The studies show that the two drugs can improve survival in patients who have had few treatment options in the past.

"In advanced melanoma we really haven't had good treatments," says Petra Rietschel, MD, PhD, who directs the Melanoma/Sarcoma Program at Montefiore Einstein Center for Cancer Care in New York City. She was not involved with the studies.

"There hasn't been anything, ever, that was proven to prolong survival, and now we have two drugs and probably more on the way," she says.

 

How Vemurafenib Works

Close to 70,000 people in the U.S. are diagnosed with melanoma each year and about 8,700 patients die of the disease, according to the National Cancer Institute.

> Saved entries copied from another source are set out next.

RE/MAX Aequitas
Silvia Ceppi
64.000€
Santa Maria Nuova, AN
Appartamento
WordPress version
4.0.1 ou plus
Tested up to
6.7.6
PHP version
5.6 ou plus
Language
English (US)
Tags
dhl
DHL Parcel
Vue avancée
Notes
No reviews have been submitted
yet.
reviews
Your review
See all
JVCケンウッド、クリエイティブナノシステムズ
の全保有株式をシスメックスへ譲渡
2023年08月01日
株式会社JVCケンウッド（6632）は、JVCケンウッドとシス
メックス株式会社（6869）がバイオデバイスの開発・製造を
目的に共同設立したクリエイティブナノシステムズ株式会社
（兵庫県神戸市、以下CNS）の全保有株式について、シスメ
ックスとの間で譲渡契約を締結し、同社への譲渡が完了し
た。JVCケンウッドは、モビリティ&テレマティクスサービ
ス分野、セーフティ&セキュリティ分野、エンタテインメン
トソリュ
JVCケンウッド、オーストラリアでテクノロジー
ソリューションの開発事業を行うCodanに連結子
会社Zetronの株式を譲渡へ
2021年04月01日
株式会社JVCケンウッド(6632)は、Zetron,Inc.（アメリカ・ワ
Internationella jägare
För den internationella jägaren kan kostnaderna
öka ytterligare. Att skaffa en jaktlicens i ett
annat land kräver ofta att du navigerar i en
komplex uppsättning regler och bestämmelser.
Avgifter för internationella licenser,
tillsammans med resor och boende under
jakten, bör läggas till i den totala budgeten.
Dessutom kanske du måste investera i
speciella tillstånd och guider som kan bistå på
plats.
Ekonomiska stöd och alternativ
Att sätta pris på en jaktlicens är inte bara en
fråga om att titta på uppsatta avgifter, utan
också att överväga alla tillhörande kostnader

When the cancer has not spread it can be cured surgically by removing cancerous mole-like skin lesions. Once the cancer has metastasized, however, long-term survival drops to around 15%.

Vemurafenib, which is being developed by Genentech, targets a specific tumor mutation present in around half of patients with advanced melanoma known as BRAF.

The newly reported results included 675 patients with inoperable, metastatic melanoma with the tumor mutation treated with either the experimental drug or the standard chemotherapy drug dacarbazine.

Prior to Yervoy's approval in late March, dacarbazine was the only drug specifically approved for the treatment of advanced melanoma. 

After three months of treatment, the vemurafenib-treated patients had a 63% reduction in the risk of death and a 74% reduction in disease progression or death compared to the patients treated with the chemotherapy.

Close to 50% of patients on the experimental drug responded to treatment, compared to around 5% of dacarbazine-treated patients.

About one in five patients taking vemurafenib developed non-melanoma skin tumors, and other common side effects included skin rashes, photosensitivity, and joint pain.